Rollover injuries, deaths prompt proposed tightened regulations

posted on:
April 30, 2008

author:
Wendi Lewis

Studies recently conducted by the National Highway Traffic Safety Administration (NHTSA) and the Insurance Institute for Highway Safety (IIHS) concluded there is a direct link between vehicle roof strength and severe injury in the event of a crash, particularly a vehicle rollover accident.

Statistics show that approximately 10,000 people in the United States die in rollover crashes each year. Rollovers constitute only 3 percent of passenger vehicle crashes, but they are the most deadly, accounting for a full one third of the fatalities. Additionally, about 24,000 people are seriously injured in rollover crashes in the U.S. each year.

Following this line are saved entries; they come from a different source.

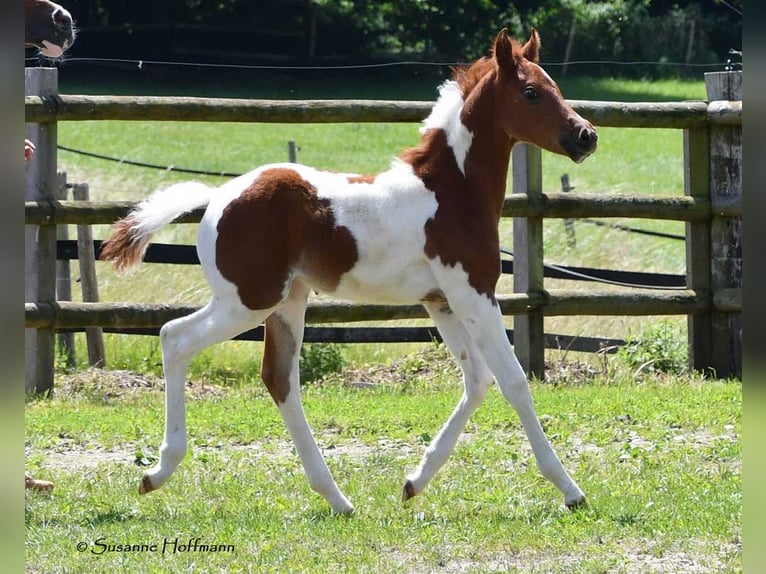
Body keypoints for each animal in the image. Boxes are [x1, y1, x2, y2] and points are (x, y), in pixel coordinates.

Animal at [100, 29, 597, 514]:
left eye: (556, 86)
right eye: (531, 92)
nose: (586, 136)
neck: (451, 193)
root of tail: (216, 197)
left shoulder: (441, 301)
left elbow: (477, 381)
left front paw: (414, 481)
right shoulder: (473, 291)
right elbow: (514, 381)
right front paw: (570, 490)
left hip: (287, 301)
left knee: (279, 378)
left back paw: (336, 498)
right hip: (247, 300)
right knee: (175, 338)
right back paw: (159, 471)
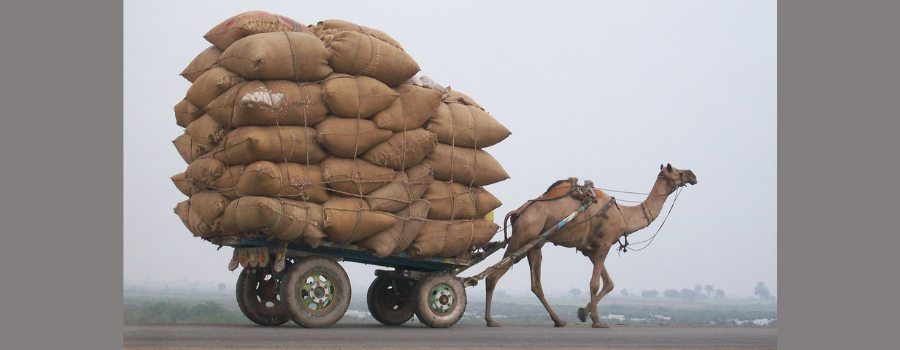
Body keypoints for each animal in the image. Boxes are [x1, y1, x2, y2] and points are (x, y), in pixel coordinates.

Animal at [486, 164, 696, 328]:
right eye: (675, 169)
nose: (693, 175)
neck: (623, 214)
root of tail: (517, 212)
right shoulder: (605, 244)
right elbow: (595, 283)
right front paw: (597, 320)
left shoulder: (590, 249)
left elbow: (609, 283)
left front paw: (582, 312)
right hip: (523, 236)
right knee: (492, 275)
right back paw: (491, 320)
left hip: (535, 244)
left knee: (535, 284)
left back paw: (558, 320)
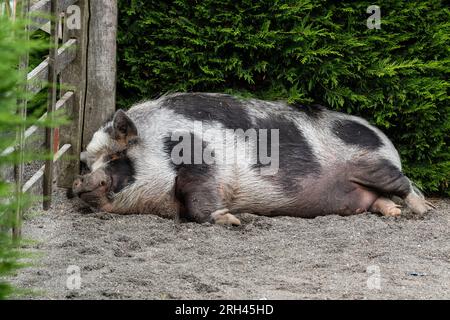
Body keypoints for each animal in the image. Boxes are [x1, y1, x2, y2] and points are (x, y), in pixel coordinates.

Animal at [72, 92, 434, 225]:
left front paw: (232, 220)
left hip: (374, 165)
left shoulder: (203, 165)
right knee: (378, 200)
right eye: (87, 163)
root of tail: (386, 141)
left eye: (117, 154)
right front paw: (235, 218)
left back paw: (421, 210)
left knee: (405, 184)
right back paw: (394, 213)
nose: (81, 181)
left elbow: (198, 201)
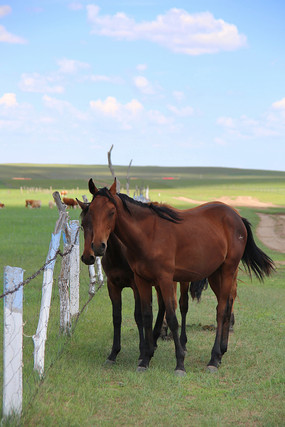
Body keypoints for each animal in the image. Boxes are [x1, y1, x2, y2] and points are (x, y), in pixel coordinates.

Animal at [79, 179, 274, 376]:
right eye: (90, 213)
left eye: (112, 212)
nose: (98, 247)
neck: (149, 235)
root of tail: (236, 216)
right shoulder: (141, 281)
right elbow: (146, 315)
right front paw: (145, 359)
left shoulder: (165, 280)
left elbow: (172, 318)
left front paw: (180, 363)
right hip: (215, 275)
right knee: (226, 305)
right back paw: (221, 353)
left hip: (228, 271)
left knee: (221, 311)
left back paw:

As a result, there is a proposal to amend the United States Code to require stronger Federal Motor Vehicle Safety Standards in the area of roof crush resistance. This includes enhancing the applied force resistance, and prohibiting roof components and structures from coming into contact with passenger dummies during testing.

Additionally, the code would be amended to require rollover tests for roof strength, the development of a roof strength safety rating program, and a research program to determine the efficacy of retrofitting vehicles for roof strength and rollover safety.

Motor vehicles covered by these proposed changes include all motor vehicles including passenger cars, multipurpose passenger vehicles and trucks, with a gross vehicle weight rating of 10,000 pounds or less.